Man, this taco was like a one-way ticket to Flavourtown.  Make that 10 one-way tickets.  The shell was hard and crunchy up top, but soft and mushy on the bottom, which is less unappetizing than it sounds.  The beef was lightly seasoned, with the crispness of the lettuce, a little kick from the hot sauce…  But what makes this dish is the salsa con queso.  You’ve got the creaminess of the cheese sauce, some heat from the peppers–I put that shit on everything (or at least on macaroni).

Of course, 10 tacos in one sitting is not for the weak of cholesterol.  By the fifth one, I was already counting how many I had left; by the seventh, I could start to feel it in my chest.  When I bit into the ninth, the aftertaste kicked in, and I broke into a violent coughing fit about halfway through.  But nobody wants to be the guy who buys 10 Doritos Locos Tacos and only eats nine of them, so I soldiered on, leaving a whole mess of wrappers–and some orange Dorito fingers–in my wake:


(See those pill bottles on the left?  I’m gonna be needing some of all of them in a bit…)

Throwback Thursday: That time everybody lost their shit over lion tacos

(Originally written May 23, 2013)


The Roman Inquisition, the Salem witch trials… lion tacos!?

How do you get from one historical event to the other?  Just ask Tampa Bay eatery Taco Fusion, which uses the two aforementioned persecutions to defend that fact that it serves the latter.  Apparently, some people want their restaurant shut down, which is pretty much on par with being thrown in jail or burned at the stake.  Nope, no exaggeration there.

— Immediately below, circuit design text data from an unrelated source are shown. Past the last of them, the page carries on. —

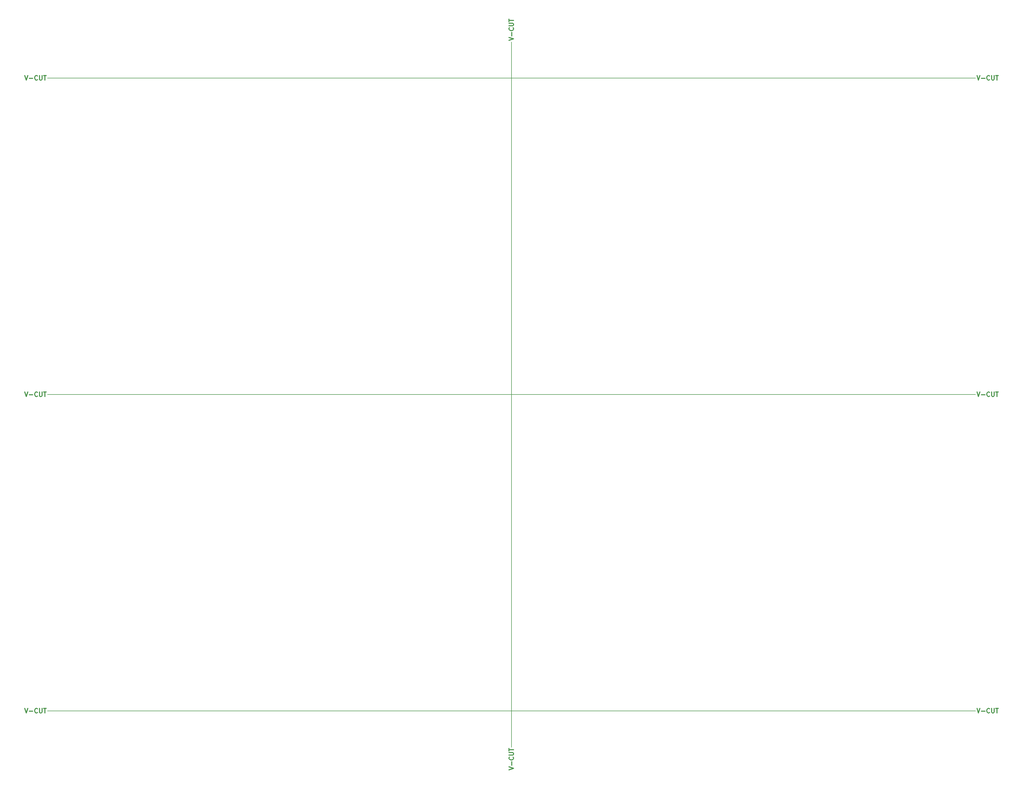
<source format=gbr>
G04 #@! TF.FileFunction,Other,ECO2*
%FSLAX46Y46*%
G04 Gerber Fmt 4.6, Leading zero omitted, Abs format (unit mm)*
G04 Created by KiCad (PCBNEW 4.0.2-stable) date 2018-11-15 11:45:17 AM*
%MOMM*%
G01*
G04 APERTURE LIST*
%ADD10C,0.200000*%
%ADD11C,0.300000*%
G04 APERTURE END LIST*
D10*
D11*
X70464286Y-150178571D02*
X70964286Y-151678571D01*
X71464286Y-150178571D01*
X71964286Y-151107143D02*
X73107143Y-151107143D01*
X74678572Y-151535714D02*
X74607143Y-151607143D01*
X74392857Y-151678571D01*
X74250000Y-151678571D01*
X74035715Y-151607143D01*
X73892857Y-151464286D01*
X73821429Y-151321429D01*
X73750000Y-151035714D01*
X73750000Y-150821429D01*
X73821429Y-150535714D01*
X73892857Y-150392857D01*
X74035715Y-150250000D01*
X74250000Y-150178571D01*
X74392857Y-150178571D01*
X74607143Y-150250000D01*
X74678572Y-150321429D01*
X75321429Y-150178571D02*
X75321429Y-151392857D01*
X75392857Y-151535714D01*
X75464286Y-151607143D01*
X75607143Y-151678571D01*
X75892857Y-151678571D01*
X76035715Y-151607143D01*
X76107143Y-151535714D01*
X76178572Y-151392857D01*
X76178572Y-150178571D01*
X76678572Y-150178571D02*
X77535715Y-150178571D01*
X77107144Y-151678571D02*
X77107144Y-150178571D01*
X386464286Y-150178571D02*
X386964286Y-151678571D01*
X387464286Y-150178571D01*
X387964286Y-151107143D02*
X389107143Y-151107143D01*
X390678572Y-151535714D02*
X390607143Y-151607143D01*
X390392857Y-151678571D01*
X390250000Y-151678571D01*
X390035715Y-151607143D01*
X389892857Y-151464286D01*
X389821429Y-151321429D01*
X389750000Y-151035714D01*
X389750000Y-150821429D01*
X389821429Y-150535714D01*
X389892857Y-150392857D01*
X390035715Y-150250000D01*
X390250000Y-150178571D01*
X390392857Y-150178571D01*
X390607143Y-150250000D01*
X390678572Y-150321429D01*
X391321429Y-150178571D02*
X391321429Y-151392857D01*
X391392857Y-151535714D01*
X391464286Y-151607143D01*
X391607143Y-151678571D01*
X391892857Y-151678571D01*
X392035715Y-151607143D01*
X392107143Y-151535714D01*
X392178572Y-151392857D01*
X392178572Y-150178571D01*
X392678572Y-150178571D02*
X393535715Y-150178571D01*
X393107144Y-151678571D02*
X393107144Y-150178571D01*
X231178571Y-275535714D02*
X232678571Y-275035714D01*
X231178571Y-274535714D01*
X232107143Y-274035714D02*
X232107143Y-272892857D01*
X232535714Y-271321428D02*
X232607143Y-271392857D01*
X232678571Y-271607143D01*
X232678571Y-271750000D01*
X232607143Y-271964285D01*
X232464286Y-272107143D01*
X232321429Y-272178571D01*
X232035714Y-272250000D01*
X231821429Y-272250000D01*
X231535714Y-272178571D01*
X231392857Y-272107143D01*
X231250000Y-271964285D01*
X231178571Y-271750000D01*
X231178571Y-271607143D01*
X231250000Y-271392857D01*
X231321429Y-271321428D01*
X231178571Y-270678571D02*
X232392857Y-270678571D01*
X232535714Y-270607143D01*
X232607143Y-270535714D01*
X232678571Y-270392857D01*
X232678571Y-270107143D01*
X232607143Y-269964285D01*
X232535714Y-269892857D01*
X232392857Y-269821428D01*
X231178571Y-269821428D01*
X231178571Y-269321428D02*
X231178571Y-268464285D01*
X232678571Y-268892856D02*
X231178571Y-268892856D01*
X231178571Y-33535714D02*
X232678571Y-33035714D01*
X231178571Y-32535714D01*
X232107143Y-32035714D02*
X232107143Y-30892857D01*
X232535714Y-29321428D02*
X232607143Y-29392857D01*
X232678571Y-29607143D01*
X232678571Y-29750000D01*
X232607143Y-29964285D01*
X232464286Y-30107143D01*
X232321429Y-30178571D01*
X232035714Y-30250000D01*
X231821429Y-30250000D01*
X231535714Y-30178571D01*
X231392857Y-30107143D01*
X231250000Y-29964285D01*
X231178571Y-29750000D01*
X231178571Y-29607143D01*
X231250000Y-29392857D01*
X231321429Y-29321428D01*
X231178571Y-28678571D02*
X232392857Y-28678571D01*
X232535714Y-28607143D01*
X232607143Y-28535714D01*
X232678571Y-28392857D01*
X232678571Y-28107143D01*
X232607143Y-27964285D01*
X232535714Y-27892857D01*
X232392857Y-27821428D01*
X231178571Y-27821428D01*
X231178571Y-27321428D02*
X231178571Y-26464285D01*
X232678571Y-26892856D02*
X231178571Y-26892856D01*
X70464286Y-45178571D02*
X70964286Y-46678571D01*
X71464286Y-45178571D01*
X71964286Y-46107143D02*
X73107143Y-46107143D01*
X74678572Y-46535714D02*
X74607143Y-46607143D01*
X74392857Y-46678571D01*
X74250000Y-46678571D01*
X74035715Y-46607143D01*
X73892857Y-46464286D01*
X73821429Y-46321429D01*
X73750000Y-46035714D01*
X73750000Y-45821429D01*
X73821429Y-45535714D01*
X73892857Y-45392857D01*
X74035715Y-45250000D01*
X74250000Y-45178571D01*
X74392857Y-45178571D01*
X74607143Y-45250000D01*
X74678572Y-45321429D01*
X75321429Y-45178571D02*
X75321429Y-46392857D01*
X75392857Y-46535714D01*
X75464286Y-46607143D01*
X75607143Y-46678571D01*
X75892857Y-46678571D01*
X76035715Y-46607143D01*
X76107143Y-46535714D01*
X76178572Y-46392857D01*
X76178572Y-45178571D01*
X76678572Y-45178571D02*
X77535715Y-45178571D01*
X77107144Y-46678571D02*
X77107144Y-45178571D01*
X70464286Y-255178571D02*
X70964286Y-256678571D01*
X71464286Y-255178571D01*
X71964286Y-256107143D02*
X73107143Y-256107143D01*
X74678572Y-256535714D02*
X74607143Y-256607143D01*
X74392857Y-256678571D01*
X74250000Y-256678571D01*
X74035715Y-256607143D01*
X73892857Y-256464286D01*
X73821429Y-256321429D01*
X73750000Y-256035714D01*
X73750000Y-255821429D01*
X73821429Y-255535714D01*
X73892857Y-255392857D01*
X74035715Y-255250000D01*
X74250000Y-255178571D01*
X74392857Y-255178571D01*
X74607143Y-255250000D01*
X74678572Y-255321429D01*
X75321429Y-255178571D02*
X75321429Y-256392857D01*
X75392857Y-256535714D01*
X75464286Y-256607143D01*
X75607143Y-256678571D01*
X75892857Y-256678571D01*
X76035715Y-256607143D01*
X76107143Y-256535714D01*
X76178572Y-256392857D01*
X76178572Y-255178571D01*
X76678572Y-255178571D02*
X77535715Y-255178571D01*
X77107144Y-256678571D02*
X77107144Y-255178571D01*
X386464286Y-255178571D02*
X386964286Y-256678571D01*
X387464286Y-255178571D01*
X387964286Y-256107143D02*
X389107143Y-256107143D01*
X390678572Y-256535714D02*
X390607143Y-256607143D01*
X390392857Y-256678571D01*
X390250000Y-256678571D01*
X390035715Y-256607143D01*
X389892857Y-256464286D01*
X389821429Y-256321429D01*
X389750000Y-256035714D01*
X389750000Y-255821429D01*
X389821429Y-255535714D01*
X389892857Y-255392857D01*
X390035715Y-255250000D01*
X390250000Y-255178571D01*
X390392857Y-255178571D01*
X390607143Y-255250000D01*
X390678572Y-255321429D01*
X391321429Y-255178571D02*
X391321429Y-256392857D01*
X391392857Y-256535714D01*
X391464286Y-256607143D01*
X391607143Y-256678571D01*
X391892857Y-256678571D01*
X392035715Y-256607143D01*
X392107143Y-256535714D01*
X392178572Y-256392857D01*
X392178572Y-255178571D01*
X392678572Y-255178571D02*
X393535715Y-255178571D01*
X393107144Y-256678571D02*
X393107144Y-255178571D01*
X386464286Y-45178571D02*
X386964286Y-46678571D01*
X387464286Y-45178571D01*
X387964286Y-46107143D02*
X389107143Y-46107143D01*
X390678572Y-46535714D02*
X390607143Y-46607143D01*
X390392857Y-46678571D01*
X390250000Y-46678571D01*
X390035715Y-46607143D01*
X389892857Y-46464286D01*
X389821429Y-46321429D01*
X389750000Y-46035714D01*
X389750000Y-45821429D01*
X389821429Y-45535714D01*
X389892857Y-45392857D01*
X390035715Y-45250000D01*
X390250000Y-45178571D01*
X390392857Y-45178571D01*
X390607143Y-45250000D01*
X390678572Y-45321429D01*
X391321429Y-45178571D02*
X391321429Y-46392857D01*
X391392857Y-46535714D01*
X391464286Y-46607143D01*
X391607143Y-46678571D01*
X391892857Y-46678571D01*
X392035715Y-46607143D01*
X392107143Y-46535714D01*
X392178572Y-46392857D01*
X392178572Y-45178571D01*
X392678572Y-45178571D02*
X393535715Y-45178571D01*
X393107144Y-46678571D02*
X393107144Y-45178571D01*
D10*
X386000000Y-256000000D02*
X232000000Y-256000000D01*
X232000000Y-256000000D02*
X78000000Y-256000000D01*
X232000000Y-46000000D02*
X386000000Y-46000000D01*
X386000000Y-151000000D02*
X232000000Y-151000000D01*
X232000000Y-151000000D02*
X78000000Y-151000000D01*
X78000000Y-46000000D02*
X232000000Y-46000000D01*
X232000000Y-34000000D02*
X232000000Y-268000000D01*
M02*

</source>
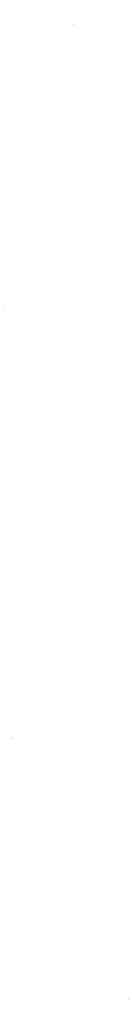
<source format=gbp>
G04 #@! TF.FileFunction,Paste,Bot*
%FSLAX46Y46*%
G04 Gerber Fmt 4.6, Leading zero omitted, Abs format (unit mm)*
G04 Created by KiCad (PCBNEW 4.0.2-stable) date 4/4/2016 11:45:04 AM*
%MOMM*%
G01*
G04 APERTURE LIST*
%ADD10C,0.100000*%
%ADD11C,0.150000*%
G04 APERTURE END LIST*
D10*
D11*
X39763034Y-139762245D02*
X39772882Y-139760509D01*
X38116636Y-55246225D02*
X38126484Y-55247962D01*
X62824142Y-190952166D02*
X62831213Y-190945095D01*
X52047834Y175858D02*
X52054905Y168787D01*
M02*

</source>
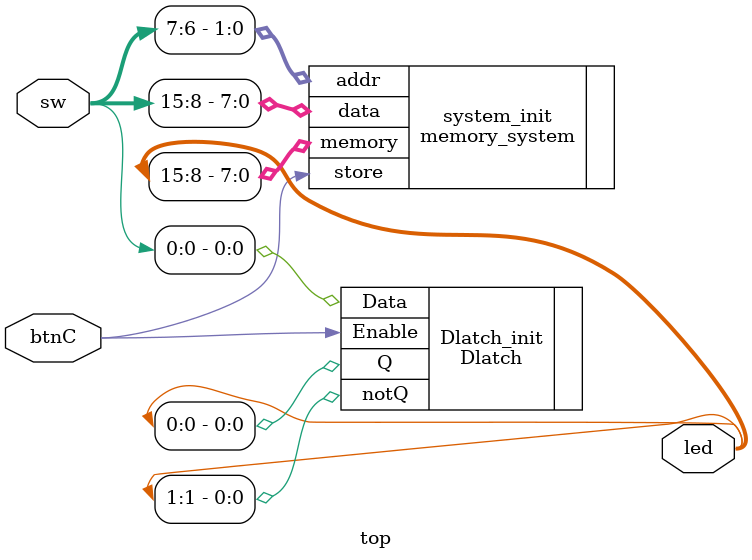
<source format=v>
`timescale 1ns / 1ps

module top(
       input [15:0]sw,
       input btnC,
       output [15:0] led
    );
    
    Dlatch Dlatch_init(
        .Data(sw[0]),
        .Enable(btnC),
        .Q(led[0]),
        .notQ(led[1])
    );
    //call the memory system here
   
   memory_system system_init(
    .data(sw[15:8]),
    .store(btnC),
    .addr(sw[7:6]),
    .memory(led[15:8])
   );
endmodule

</source>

Then again, as ABC News reports, “[People have been] coming into the establishment and throwing punches,” the restaurant’s manager Brad Barnett told “Good Morning America.” “They say they are going to bomb us, burn us down, blow us up.”  Over lion meat? …  In a taco!?  I dunno guy, but if someone turned that into a rap song and posted it on Facebook, I’m pretty sure he’d be charged with Communicating a Terrorist Threat.  Can’t they just call the cops?

Instead, it looks like they’d rather call out the haters on their blog.  It would also appear that there are some allegedly shady dealings at the alleged Big Cat Rescue down in Tampa, allegedly.  (Although, truth be told, I couldn’t be arsed to read through their blog post, which has since been taken down.)  In any case, the lions on the menu are being raised on a farm to be fed to humans–for a change–so I don’t see what’s wrong about that.

Waitaminnit, it says here these things cost 35 bucks.  Not for a trio, not for a platter, but for one taco.  You know you could get 105 tacos at Del Taco for that price, right?  (Albeit only on Tuesdays…)

UPDATE: Taco Fusion closed its doors in October 2013. Lions 1, Tacos 0.